Leti’s LPWA includes its patented flexible approach to the physical layer, Turbo-FSK waveform. It also relies on channel bonding, the ability to aggregate non-contiguous communication channels to increase coverage and data rates. The field trials confirmed the benefits of Leti’s LPWA approach in comparison to LoRa and NB-IoT, two leading LPWA technologies that enable wide-area communications at low cost and long battery life.
The new technology is especially suitable for long-range massive machine-type communication (mMTC) systems. These systems are expected to proliferate after 5G networks are deployed, beginning in 2020. Cellular systems designed for humans do not adequately transmit the very short data packets that define mMTC systems. Designed to demonstrate the performance and flexibility of the new waveform, the field-trial results stem primarily from the system’s flexible approach of the physical layer. The flexibility allows data-rate scaling from 3Mbit/s down to 4kbit/s, when transmission conditions are not particularly favorable and/or a long transmission range is required.

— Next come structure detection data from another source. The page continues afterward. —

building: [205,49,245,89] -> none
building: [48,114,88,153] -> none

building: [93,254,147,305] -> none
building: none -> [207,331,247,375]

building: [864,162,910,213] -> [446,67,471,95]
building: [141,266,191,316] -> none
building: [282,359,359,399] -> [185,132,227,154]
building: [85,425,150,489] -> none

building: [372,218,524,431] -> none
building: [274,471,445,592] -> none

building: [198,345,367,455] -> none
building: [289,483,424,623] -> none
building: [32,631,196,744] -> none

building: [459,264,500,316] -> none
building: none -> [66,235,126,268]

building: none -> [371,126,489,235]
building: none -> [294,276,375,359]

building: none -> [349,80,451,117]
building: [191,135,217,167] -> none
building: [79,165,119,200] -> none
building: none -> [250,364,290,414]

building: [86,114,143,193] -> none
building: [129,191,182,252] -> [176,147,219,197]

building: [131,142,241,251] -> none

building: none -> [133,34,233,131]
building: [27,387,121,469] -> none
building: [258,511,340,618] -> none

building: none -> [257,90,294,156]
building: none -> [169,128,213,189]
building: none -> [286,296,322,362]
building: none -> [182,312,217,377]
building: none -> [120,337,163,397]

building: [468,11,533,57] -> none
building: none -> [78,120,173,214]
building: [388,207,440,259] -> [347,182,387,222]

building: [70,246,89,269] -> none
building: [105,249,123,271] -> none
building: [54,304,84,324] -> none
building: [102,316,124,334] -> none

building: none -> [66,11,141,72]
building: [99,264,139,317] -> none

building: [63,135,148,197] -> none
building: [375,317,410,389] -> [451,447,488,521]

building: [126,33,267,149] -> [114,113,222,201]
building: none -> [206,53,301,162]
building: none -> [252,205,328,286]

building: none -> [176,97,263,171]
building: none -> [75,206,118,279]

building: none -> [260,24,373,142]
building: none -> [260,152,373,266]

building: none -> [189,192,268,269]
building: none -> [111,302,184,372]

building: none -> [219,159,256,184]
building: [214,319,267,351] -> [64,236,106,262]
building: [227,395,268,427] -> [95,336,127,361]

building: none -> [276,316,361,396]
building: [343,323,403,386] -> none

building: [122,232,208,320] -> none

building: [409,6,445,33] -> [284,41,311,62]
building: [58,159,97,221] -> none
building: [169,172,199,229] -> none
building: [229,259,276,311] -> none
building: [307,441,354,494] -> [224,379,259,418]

Under favorable transmission conditions, ex. a shorter range and line of sight, the Leti system can select high data rates using widely deployed single-carrier frequency-division multiplexing (SC-FDM) physical layers to take advantage of the low power consumption of the transmission mode. Under more severe transmission conditions, the system switches to more resilient high-performance orthogonal frequency division multiplexing (OFDM).
When both very long-range transmission and power efficiency are required, the system selects Turbo-FSK, which combines an orthogonal modulation with a parallel concatenation of convolutional codes and makes the waveform suitable to turbo processing. The selection is made automatically via a medium access control (MAC) approach optimized for IoT applications.
In the new system, the MAC layer exploits the advantages of the different waveforms and is designed to self-adapt to context, i.e. the usage scenario and application. It optimally selects the most appropriate configuration according to the application requirements, such as device mobility, high data rate, energy efficiency or when the network becomes crowded, and is coupled with a decision module that adapts the communication depending on the radio environment. The optimization of the application transmission requirements is realized by the dynamic adaptation of the MAC protocol, and the decision module controls link quality.